Fadhlallah menyatakan bahwa dalam semua pertemuan dengan Presiden, ia tidak mendengar apa pun selain satu permintaan: menyerahkan rudal berat agar Presiden bisa mengujinya dengan Amerika. Menurut klaim Presiden, senjata jenis inilah yang membuat Israel khawatir. Ia berargumen bahwa tidak ada masalah jika kelompok Perlawanan menyimpan sisa senjata mereka, karena tidak ada yang akan mengambilnya.
Fadhlallah menambahkan, pihak Kepresidenan tidak segan-segan mengirim pesan negatif serta menargetkan hubungan persaudaraan dan historis antara Lebanon dan Iran.
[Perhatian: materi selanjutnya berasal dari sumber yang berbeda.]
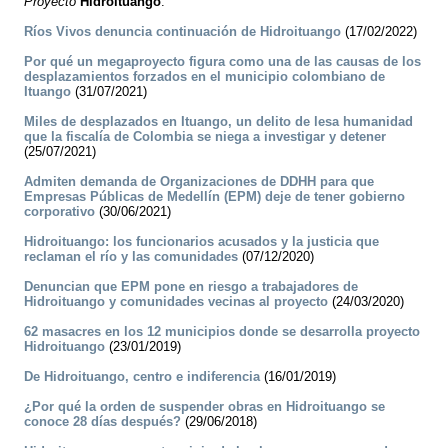
Proyecto
Hidroituango
:
Ríos Vivos denuncia continuación de Hidroituango
(17/02/2022)
Por qué un megaproyecto figura como una de las causas de los
desplazamientos forzados en el municipio colombiano de
Ituango
(31/07/2021)
Miles de desplazados en Ituango, un delito de lesa humanidad
que la fiscalía de Colombia se niega a investigar y detener
(25/07/2021)
Admiten demanda de Organizaciones de DDHH para que
Empresas Públicas de Medellín (EPM) deje de tener gobierno
corporativo
(30/06/2021)
Hidroituango: los funcionarios acusados y la justicia que
reclaman el río y las comunidades
(07/12/2020)
Denuncian que EPM pone en riesgo a trabajadores de
Hidroituango y comunidades vecinas al proyecto
(24/03/2020)
62 masacres en los 12 municipios donde se desarrolla proyecto
Hidroituango
(23/01/2019)
De Hidroituango, centro e indiferencia
(16/01/2019)
¿Por qué la orden de suspender obras en Hidroituango se
conoce 28 días después?
(29/06/2018)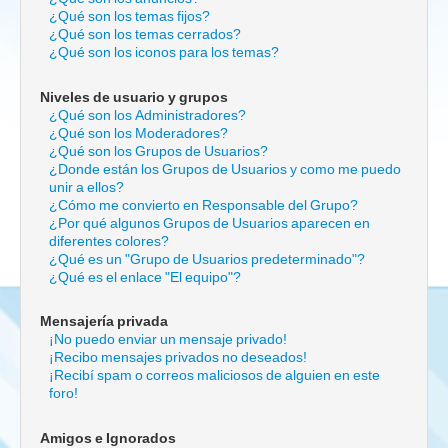
¿Qué son los temas fijos?
¿Qué son los temas cerrados?
¿Qué son los iconos para los temas?
Niveles de usuario y grupos
¿Qué son los Administradores?
¿Qué son los Moderadores?
¿Qué son los Grupos de Usuarios?
¿Donde están los Grupos de Usuarios y como me puedo
unir a ellos?
¿Cómo me convierto en Responsable del Grupo?
¿Por qué algunos Grupos de Usuarios aparecen en
diferentes colores?
¿Qué es un "Grupo de Usuarios predeterminado"?
¿Qué es el enlace "El equipo"?
Mensajería privada
¡No puedo enviar un mensaje privado!
¡Recibo mensajes privados no deseados!
¡Recibí spam o correos maliciosos de alguien en este
foro!
Amigos e Ignorados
“Dalam setiap pertemuan dengan Presiden, kami mendengar bahwa keputusan-keputusan yang diambil sebenarnya berada di bawah tekanan dan tidak akan memiliki dampak praktis atau eksekutif. Namun, setelah agresi Israel pada 2 Maret, Presiden bersama Perdana Menteri justru bergegas mengeluarkan “keputusan mematikan” tersebut. Meskipun demikian, upaya kami untuk berhubungan dengan Presiden melalui penasihatnya dan pihak lain untuk membendung penyimpangan berbahaya pada periode ini masih terus dilakukan.”
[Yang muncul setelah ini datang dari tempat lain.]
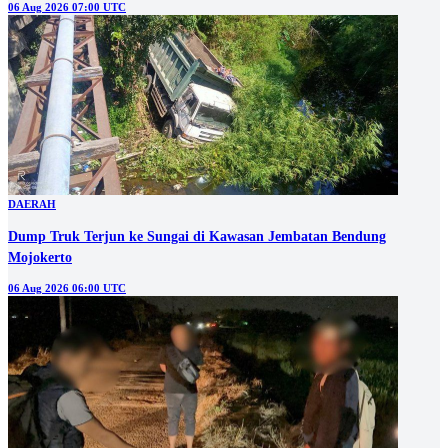
06 Aug 2026 07:00 UTC
DAERAH
Dump Truk Terjun ke Sungai di Kawasan Jembatan Bendung
Mojokerto
06 Aug 2026 06:00 UTC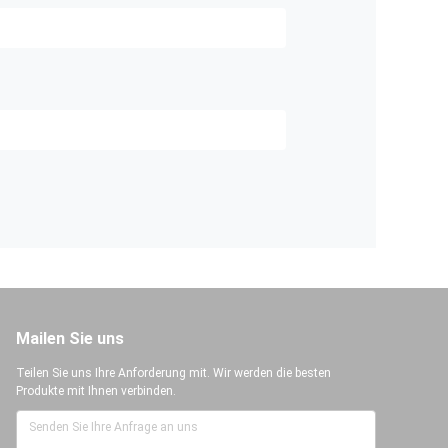
Mailen Sie uns
Teilen Sie uns Ihre Anforderung mit. Wir werden die besten
Produkte mit Ihnen verbinden.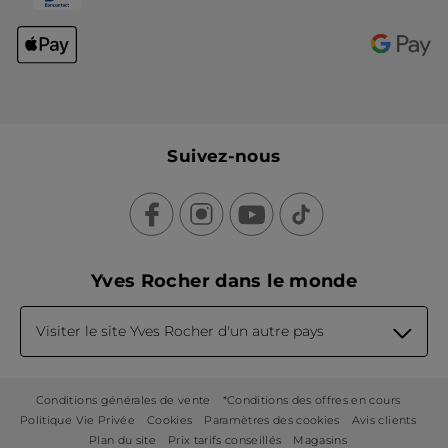
Suivez-nous
Yves Rocher dans le monde
Visiter le site Yves Rocher d'un autre pays
Conditions générales de vente
*Conditions des offres en cours
Politique Vie Privée
Cookies
Paramètres des cookies
Avis clients
Plan du site
Prix tarifs conseillés
Magasins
Fadhlallah menekankan, penolakan sebagian besar rakyat Lebanon terhadap “kesepakatan terkutuk” tersebut bersifat nasional dan melampaui pengelompokan politik atau agama. Kesepakatan ini dinilai menciptakan zona eksperimental, menempatkan Militer Lebanon di bawah pengujian tentara musuh, dan menjadikan Pemerintah saat ini sebagai mitra musuh.
Anggota Parlemen tersebut menambahkan, mengabaikan posisi politik, nasional, dan rakyat yang menentang kesepakatan ini dapat melemahkan kedaulatan negara serta memperdalam kesenjangan antara Pemerintah dan rakyat Lebanon. Namun, Pemerintah saat ini dinilai masih memiliki kesempatan untuk keluar dari jalan berbahaya tersebut dan kembali ke logika pemerintahan yang semestinya.